Systematic underestimation of the susceptibility values was observed to increase with decreasing imaging resolution, as seen in Figs. 1 and 2. The numerical simulation data including the T2* effect and k-space filtering were shown in Figs. 1 and 2. Good agreement was achieved between the experiments and numerical simulations.

Discussion

Our data demonstrate that a systematic QSM underestimation exists in low resolution scans of high susceptibility sources. As shown in Fig. 1 and 2, the underestimation increases with decreased imaging resolution. 3T scans contains more underestimation than the 1.5T scans. In addition, the amount of underestimation is proportional to the susceptibility values: less underestimation is observed for balloons with lower susceptibility values. The lowest susceptibility value studied in this phantom was 0.4ppm, which is on the upper end of susceptibility values observed in healthy subjects. For this value, the lowest relative underestimation was observed (Figs 1 and 2).

Using numerical simulations, we demonstrated that the QSM underestimation originated from the signal formation in a voxel, which can be described by the VSF.

In our experiments, the 1.5T scans provided better accuracy than the 3T scans. This is due to the echo spacing and echo times being longer in the 1.5T scans, which was done to achieve similar phase accrual at the lower field strength.

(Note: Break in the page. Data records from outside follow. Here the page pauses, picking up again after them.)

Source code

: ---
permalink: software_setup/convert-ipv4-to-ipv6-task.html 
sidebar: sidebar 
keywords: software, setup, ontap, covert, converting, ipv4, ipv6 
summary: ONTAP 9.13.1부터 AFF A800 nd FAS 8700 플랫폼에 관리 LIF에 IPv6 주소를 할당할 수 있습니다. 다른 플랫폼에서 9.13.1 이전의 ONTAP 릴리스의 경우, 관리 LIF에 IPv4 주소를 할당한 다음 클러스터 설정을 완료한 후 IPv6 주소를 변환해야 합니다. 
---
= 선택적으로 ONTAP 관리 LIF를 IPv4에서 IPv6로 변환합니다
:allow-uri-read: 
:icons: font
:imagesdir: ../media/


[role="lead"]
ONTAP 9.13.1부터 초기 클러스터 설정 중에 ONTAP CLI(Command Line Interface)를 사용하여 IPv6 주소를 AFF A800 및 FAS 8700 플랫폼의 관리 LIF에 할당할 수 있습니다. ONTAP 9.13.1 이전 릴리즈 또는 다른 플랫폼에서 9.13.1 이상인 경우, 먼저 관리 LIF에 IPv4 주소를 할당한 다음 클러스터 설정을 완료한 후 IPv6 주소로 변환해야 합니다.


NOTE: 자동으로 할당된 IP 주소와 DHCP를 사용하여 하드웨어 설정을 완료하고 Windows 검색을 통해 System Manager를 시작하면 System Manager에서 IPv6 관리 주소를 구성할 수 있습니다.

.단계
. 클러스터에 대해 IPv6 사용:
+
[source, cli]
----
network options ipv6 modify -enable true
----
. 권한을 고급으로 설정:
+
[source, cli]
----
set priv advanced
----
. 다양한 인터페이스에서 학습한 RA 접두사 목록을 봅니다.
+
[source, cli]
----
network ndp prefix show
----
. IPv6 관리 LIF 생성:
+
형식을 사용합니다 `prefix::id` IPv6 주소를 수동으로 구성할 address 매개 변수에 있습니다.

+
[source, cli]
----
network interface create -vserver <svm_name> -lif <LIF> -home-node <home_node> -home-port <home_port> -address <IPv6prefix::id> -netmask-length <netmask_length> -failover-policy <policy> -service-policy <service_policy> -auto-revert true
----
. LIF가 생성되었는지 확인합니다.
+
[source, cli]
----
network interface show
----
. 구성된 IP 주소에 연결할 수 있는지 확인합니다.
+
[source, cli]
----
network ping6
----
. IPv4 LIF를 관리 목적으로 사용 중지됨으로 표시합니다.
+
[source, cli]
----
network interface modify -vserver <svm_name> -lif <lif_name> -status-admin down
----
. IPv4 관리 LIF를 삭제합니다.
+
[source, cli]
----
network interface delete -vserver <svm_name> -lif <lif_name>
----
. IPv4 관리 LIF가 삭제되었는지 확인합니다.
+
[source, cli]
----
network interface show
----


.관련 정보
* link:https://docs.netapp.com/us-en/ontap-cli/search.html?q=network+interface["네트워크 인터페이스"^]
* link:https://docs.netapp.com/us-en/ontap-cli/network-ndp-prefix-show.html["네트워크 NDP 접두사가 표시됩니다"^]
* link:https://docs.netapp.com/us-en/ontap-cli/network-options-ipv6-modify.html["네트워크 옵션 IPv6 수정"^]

As a result, more significant magnitude decay was observed in the 1.5T scans, giving rise to less VSF mixing and less QSM underestimation.

This susceptibility underestimation is mostly pronounced in experiments with strong susceptibility difference, e.g., phantom studies or hemorrhage data. The amount of susceptibility underestimation depends on the susceptibility source geometry. A general relationship between the underestimation and resolution is thus not feasible.

Conclusion

We observed systematic underestimation in susceptibility value estimation in a high susceptibility phantom due to lowered imaging resolution. The underestimation originates from the signal mixing due to the VSF. To obtain accurate QSM estimates for high susceptibility values, high resolution imaging is needed.

Acknowledgements

We acknowledge support from NIH grants RO1 EB013443 and RO1 NS090464

References

[1] Wang Y, Liu T. Quantitative susceptibility mapping (QSM): decoding MRI data for a tissue magnetic biomarker. Magnetic Resonance in Medicine 2015;73(1):82-101.

[2] Parker DD, YP; Davis, WL. The Voxel Sensitivity Function in Fourier Transform Imaging: Applications to Magnetic Resonance Angiography. Magnetic Resonance in Medicine 1995;33(2):156-162.

[3] Liu J, Liu T, de Rochefort L, Ledoux J, Khalidov I, Chen W, John TA, Wisnieff C, Spincemaille P, Prince MR, Wang Y. Morphology enabled dipole inversion for quantitative susceptibility mapping using structural consistency between the magnitude image and the susceptibility map. Neuroimage 2011;59(3):2560-2568.

Figures

Figure 1: QSM estimated susceptibility of the balloons in the experiment (solid) and in the simulations (dashed) in 3T scans. The reference values are shown as horizontal gray lines.

Figure 2: QSM estimated susceptibility of the balloons in the experiment (solid) and in the simulations (dashed) in 1.5T scans. The reference values are shown as horizontal gray lines.